In an attempt to build confidence in the market, the Energy Department in September announced it would buy $35 million worth of carbon removal credits from up to 10 providers, in order to establish new guidelines around what counts as a “high quality” project.
“There’s a big difference between exploring an infant technology to see if it can be developed, versus telling the public, ‘If we do this, we can continue burning fossil fuels forever,’” former Vice President Al Gore said at a recent New York Times event.
The debate over how big a role carbon removal should play in tackling climate change is still in early stages, said Emily Grubert, associate professor of sustainable energy policy at the University of Notre Dame.
The original article contains 1,647 words, the summary contains 222 words. Saved 87%. I'm a bot and I'm open source!
Unfortunately I can't read the article. What do they do with the carbon once it's collected? How are these powered? How much power does the collector use compared to how much it collects? If stored, where and how?
At the California plant, workers heat limestone to 1,650 degrees Fahrenheit in a kiln powered by renewable electricity. Carbon dioxide is released from the limestone and pumped into a storage tank.
The leftover calcium oxide, which looks like flour, is then doused with water and spread onto large trays, which are carried by robots onto tower-high racks and exposed to open air. Over three days, the white powder absorbs carbon dioxide and turns into limestone again. Then it’s back to the kiln and the cycle repeats.
“That’s the beauty of this, it’s just rocks on trays,” Mr. Samala, who co-founded Heirloom in 2020, said. The hard part, he added, was years of tweaking variables like particle size, tray spacing and moisture to speed up absorption.

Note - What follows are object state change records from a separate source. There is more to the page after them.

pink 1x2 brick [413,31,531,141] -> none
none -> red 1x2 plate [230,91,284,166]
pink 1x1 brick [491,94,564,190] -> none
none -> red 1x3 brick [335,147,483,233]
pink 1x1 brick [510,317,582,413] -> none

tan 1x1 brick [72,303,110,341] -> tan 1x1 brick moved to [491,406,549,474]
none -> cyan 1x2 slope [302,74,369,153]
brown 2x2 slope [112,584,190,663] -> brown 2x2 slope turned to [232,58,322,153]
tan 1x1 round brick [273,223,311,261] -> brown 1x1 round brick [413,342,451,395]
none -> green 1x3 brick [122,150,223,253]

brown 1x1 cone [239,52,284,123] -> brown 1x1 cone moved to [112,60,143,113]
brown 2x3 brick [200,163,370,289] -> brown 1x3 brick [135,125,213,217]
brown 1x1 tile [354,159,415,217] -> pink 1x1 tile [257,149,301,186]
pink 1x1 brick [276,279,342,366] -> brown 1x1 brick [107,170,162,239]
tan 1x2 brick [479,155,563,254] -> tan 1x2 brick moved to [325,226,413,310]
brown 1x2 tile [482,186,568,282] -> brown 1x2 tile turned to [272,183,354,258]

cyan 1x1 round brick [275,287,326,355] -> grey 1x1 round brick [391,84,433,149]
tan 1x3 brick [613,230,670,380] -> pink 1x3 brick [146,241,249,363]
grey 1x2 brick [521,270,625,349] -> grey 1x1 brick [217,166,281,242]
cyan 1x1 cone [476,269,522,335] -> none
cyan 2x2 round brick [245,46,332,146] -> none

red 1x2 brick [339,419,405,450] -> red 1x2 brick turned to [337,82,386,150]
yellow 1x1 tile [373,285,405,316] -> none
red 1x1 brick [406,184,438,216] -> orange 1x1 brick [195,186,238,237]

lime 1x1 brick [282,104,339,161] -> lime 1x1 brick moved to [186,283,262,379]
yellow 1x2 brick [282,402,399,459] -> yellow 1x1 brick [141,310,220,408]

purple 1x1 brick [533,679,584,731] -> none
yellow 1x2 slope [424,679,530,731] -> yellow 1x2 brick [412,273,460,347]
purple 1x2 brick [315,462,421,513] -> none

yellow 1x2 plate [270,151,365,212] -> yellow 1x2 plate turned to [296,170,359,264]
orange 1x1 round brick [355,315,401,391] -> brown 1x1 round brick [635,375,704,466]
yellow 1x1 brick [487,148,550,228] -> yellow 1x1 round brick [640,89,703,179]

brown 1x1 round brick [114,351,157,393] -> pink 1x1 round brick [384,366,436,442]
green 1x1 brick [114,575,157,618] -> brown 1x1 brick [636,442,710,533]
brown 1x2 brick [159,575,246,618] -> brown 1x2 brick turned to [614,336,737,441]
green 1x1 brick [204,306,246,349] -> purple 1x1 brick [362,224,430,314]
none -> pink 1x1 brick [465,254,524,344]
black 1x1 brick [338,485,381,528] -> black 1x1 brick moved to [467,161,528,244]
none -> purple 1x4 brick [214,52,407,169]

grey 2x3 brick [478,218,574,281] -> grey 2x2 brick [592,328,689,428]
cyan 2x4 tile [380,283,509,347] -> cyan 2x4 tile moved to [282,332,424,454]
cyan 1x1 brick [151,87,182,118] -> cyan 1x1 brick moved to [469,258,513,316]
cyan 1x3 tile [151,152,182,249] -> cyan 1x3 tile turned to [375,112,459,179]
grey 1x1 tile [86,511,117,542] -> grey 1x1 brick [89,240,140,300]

The carbon dioxide still needs to be dealt with. In California, Heirloom works with CarbonCure, a company that mixes the gas into concrete, where it mineralizes and can no longer escape into the air. In future projects, Heirloom also plans to pump carbon dioxide into underground storage wells, burying it.
So they're using the "limestone -> quicklime -> slaked lime -> limestone" cycle. The kiln must be powered by renewables (otherwise the process is pointless), but it's a perfectly reasonable capture method.
Storage is slightly less straightforward. Concrete naturally absorbs carbon dioxide over decades, mixing carbon dioxide in during production is just accelerating the inevitable.
Additionally, the reason concrete can absorb carbon dioxide is that cement contains quicklime, which is mainly produced by... you guessed it, heating limestone to release the carbon dioxide! The concrete won't absorb more carbon dioxide than was released during its production, so making excess concrete is not a solution to CO2 capture. However, if the concrete was going to be produced anyway (and we produce a lot), I suppose it's slightly better to have it absorb carbon dioxide sooner rather than later.
Pumping carbon dioxide into underground storage wells a more scalable solution, provided that the local geology (olivine?) can absorb the carbon dioxide.
An alternative not discussed in the article is to reduce the carbon dioxide into various feedstock chemicals that we currently derive from fossil fuels. Again, this would need to be powered by renewables otherwise the process is pointless.
You might want to read the article more carefully.
At the California plant, workers heat limestone to 1,650 degrees Fahrenheit in a kiln powered by renewable electricity.
Direct-air carbon capture has its fair share of problems to overcome before it can become a practical solution, but any such process must obviously be powered by renewables. To do otherwise would be pointless.